The second, free-will view, is that our decisions completely determine everything. Keller astutely points out that both points of view, if thought through to their logical implications, can’t help but lead to despair. Absolute determinism logically leads to complete passivity. My decisions don’t matter, ever. But free will leads to paralysis since I know so many of my decisions will not only be wrong, but devastatingly wrong that second guessing and doubt will paralyze me.

Keller correctly points out that, not only Proverbs, but he New Testament itself asserts both individual Free Will and God’s Sovereignty (Determinism) simultaneously and the two together are essential for hope and confidence in the future.

Since Free Will exists and is operative, my decisions matter a lot, so I cannot be passive. Yet since the God who loves me still is sovereign, he can smooth over my many poor choices, so in the end I will be okay. Keller uses the Genesis historical account of Joseph where many people made terrible decisions with some good ones thrown in, but God, made everything work together to good purpose and save Jacob and his family from a killer famine.

How to Come to Terms with this Paradox

As a scientist, I am no stranger to paradoxes. The one that springs immediately to mind is the wave-particle duality that is particularly pronounced in small particles. One knows this paradox is intrinsic to particles. One also understands the quantum nature of very small particles is so different from what I encounter in the macroscopic world, that I should not be surprised the properties characteristic of the quantum realm appear as paradoxes to me.

The way a physicist handles these paradoxes is instructive. One knows when to treat an electron as a particle and when to treat it as a wave to solve a particular problem. For diffraction one treats an electron as a wave; for collisions as a particle.

Some years ago I read Roger Penrose’s book The Road to Reality. Much I did not understand but his explanation of the arrow of time always stayed with me. Of the four dimensions (x, y, z, t) only time is unidirectional, that is to say time always moves from the present to the future. Indeed, our world is what it is, because of time. The Second Law of Thermodynamics states that for any process, the entropy of the universe must increase. To go back in time is to return to a lower entropic state of the universe and so contradicts this law. As a human being, I am remorselessly and relentlessly bound in time. At one point in time I am deciding cereal or eggs for breakfast. Twenty minutes later that decision is irrevocably set in the past. Within time I made a decision.

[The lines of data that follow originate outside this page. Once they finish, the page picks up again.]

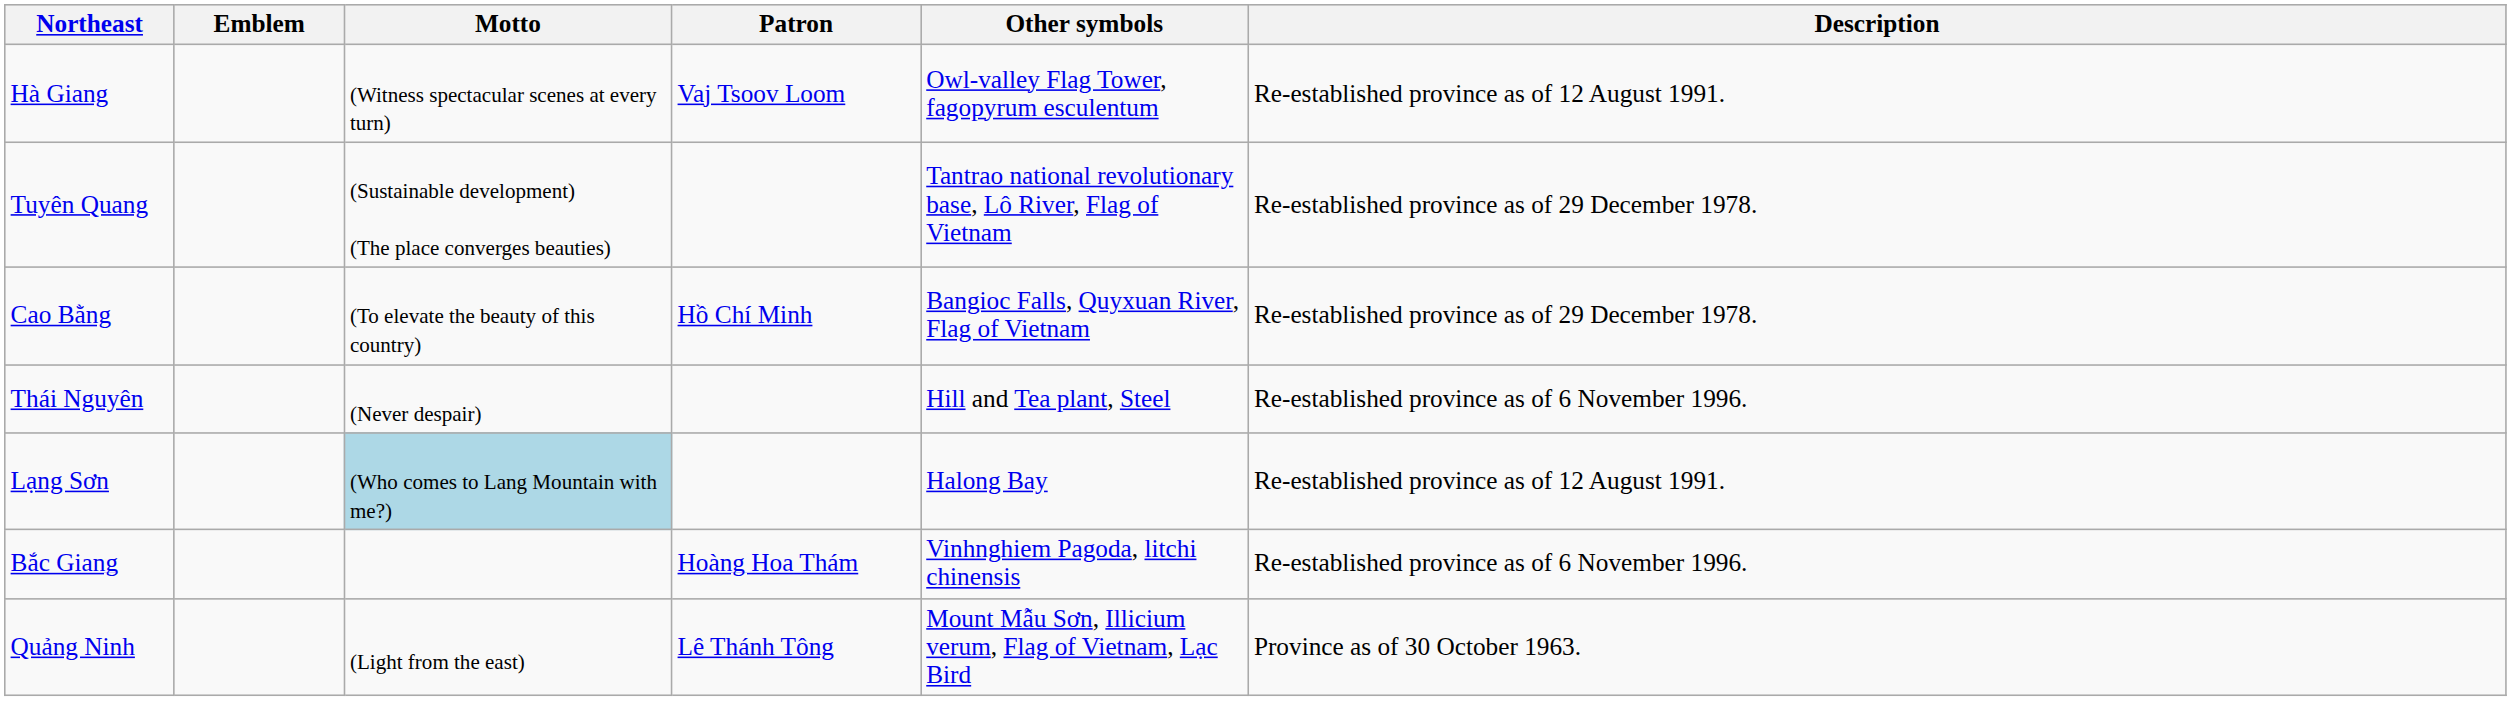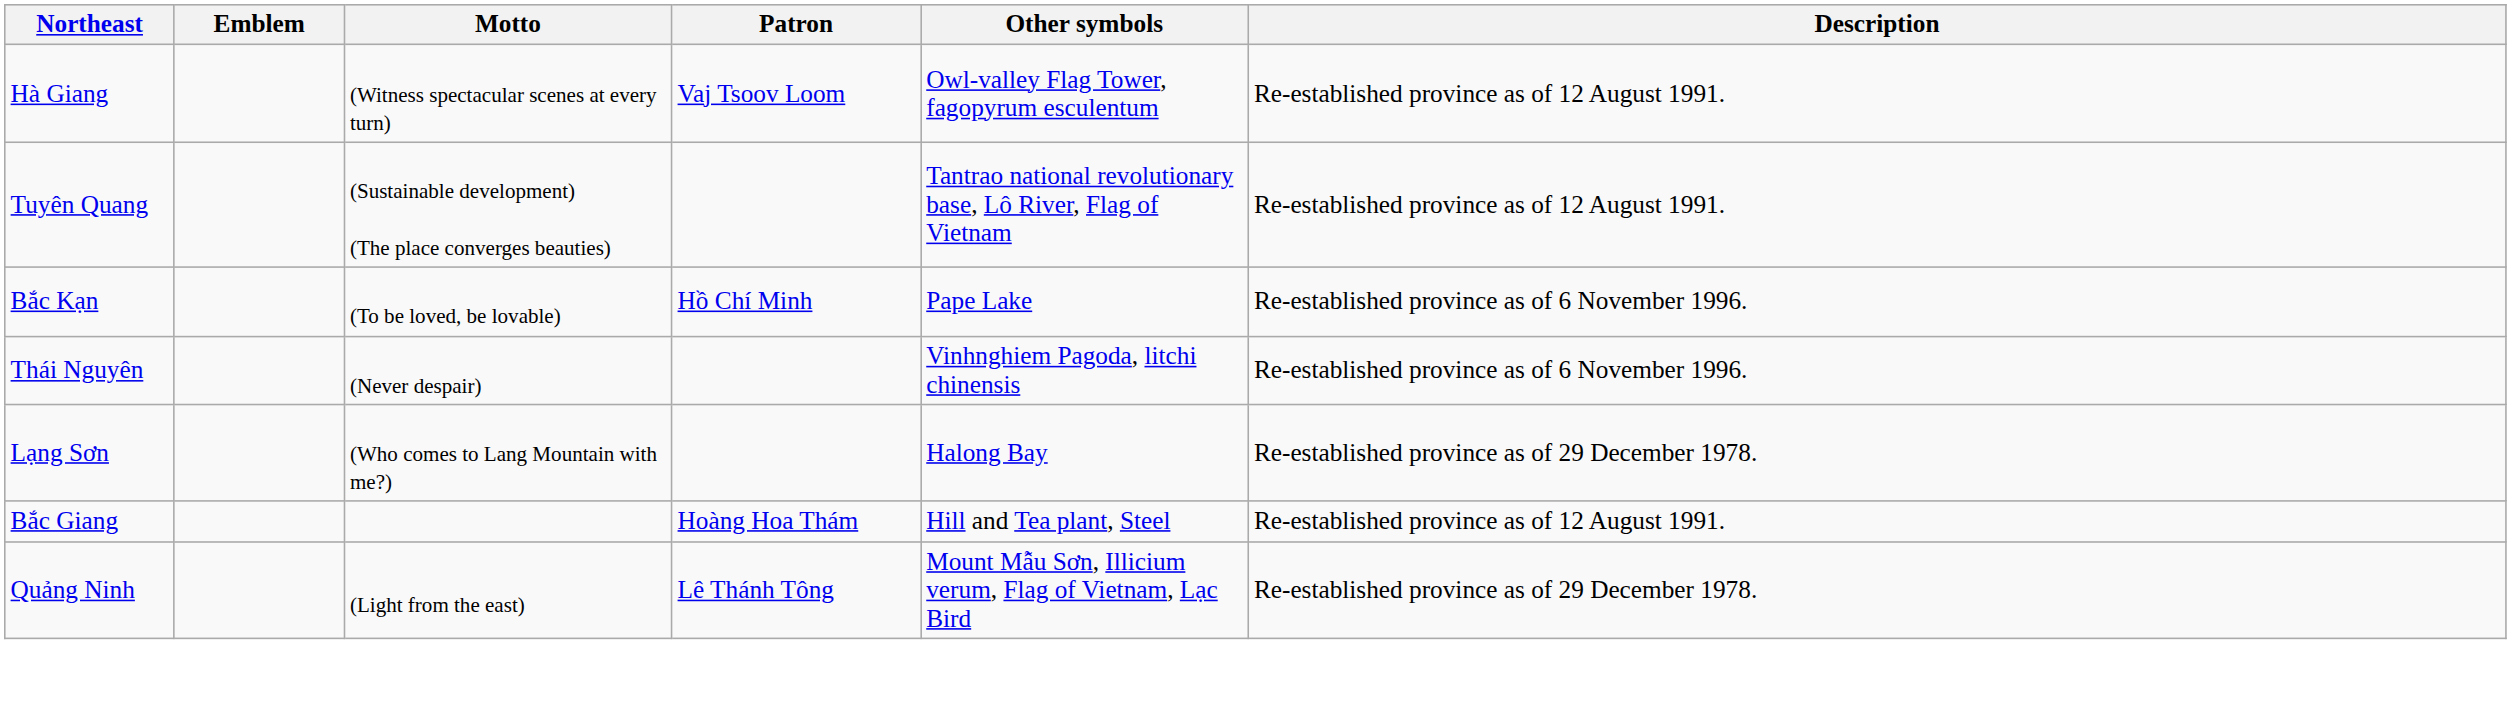Tuyên Quang | Description: Re-established province as of 29 December 1978. -> Re-established province as of 12 August 1991.
- row: Cao Bằng | (To elevate the beauty of this country) | Hồ Chí Minh | Bangioc Falls, Quyxuan River, Flag of Vietnam | Re-established province as of 29 December 1978.
+ row: Bắc Kạn | (To be loved, be lovable) | Hồ Chí Minh | Pape Lake | Re-established province as of 6 November 1996.
Thái Nguyên | Other symbols: Hill and Tea plant, Steel -> Vinhnghiem Pagoda, litchi chinensis
Lạng Sơn | Motto: lightblue background -> no background
Lạng Sơn | Description: Re-established province as of 12 August 1991. -> Re-established province as of 29 December 1978.
Bắc Giang | Other symbols: Vinhnghiem Pagoda, litchi chinensis -> Hill and Tea plant, Steel
Bắc Giang | Description: Re-established province as of 6 November 1996. -> Re-established province as of 12 August 1991.
Quảng Ninh | Description: Province as of 30 October 1963. -> Re-established province as of 29 December 1978.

Yet if I believe that God created everything including time, then I have to believe he exists outside of time as well as within it. This to me is the whole explanation why Free Will and Determinism can co-exist. Within time (the only realm I comprehend), real decisions are being made and have consequences. Outside of time, in some way there is some multidimensional present where all of infinity is seen (I want tot say simultaneously, but that would be a symptom of my incurable compulsion to always drag time back into God’s timeless realm).

This brings me to my final point. I can’t understand God’s Sovereignty without dragging time into his timeless realm and so making him responsible for all actions and destroying Free Will. I can’t understand his sovereignty, but at least I know why I can’t understand it.

As Keller points out, having free, meaningful choices and a sovereign God superintending all is the only way of avoiding paralysis on the one hand and passivity on the other. Like the scientist, I apply my imperfect models to the problem at hand. When I am making a decision, I decide knowing that this is my responsibility. When I have second thoughts and wonder if I my decision has been a huge mistake, I am confident that God in his sovereignty will make it work out, despite my flawed choices.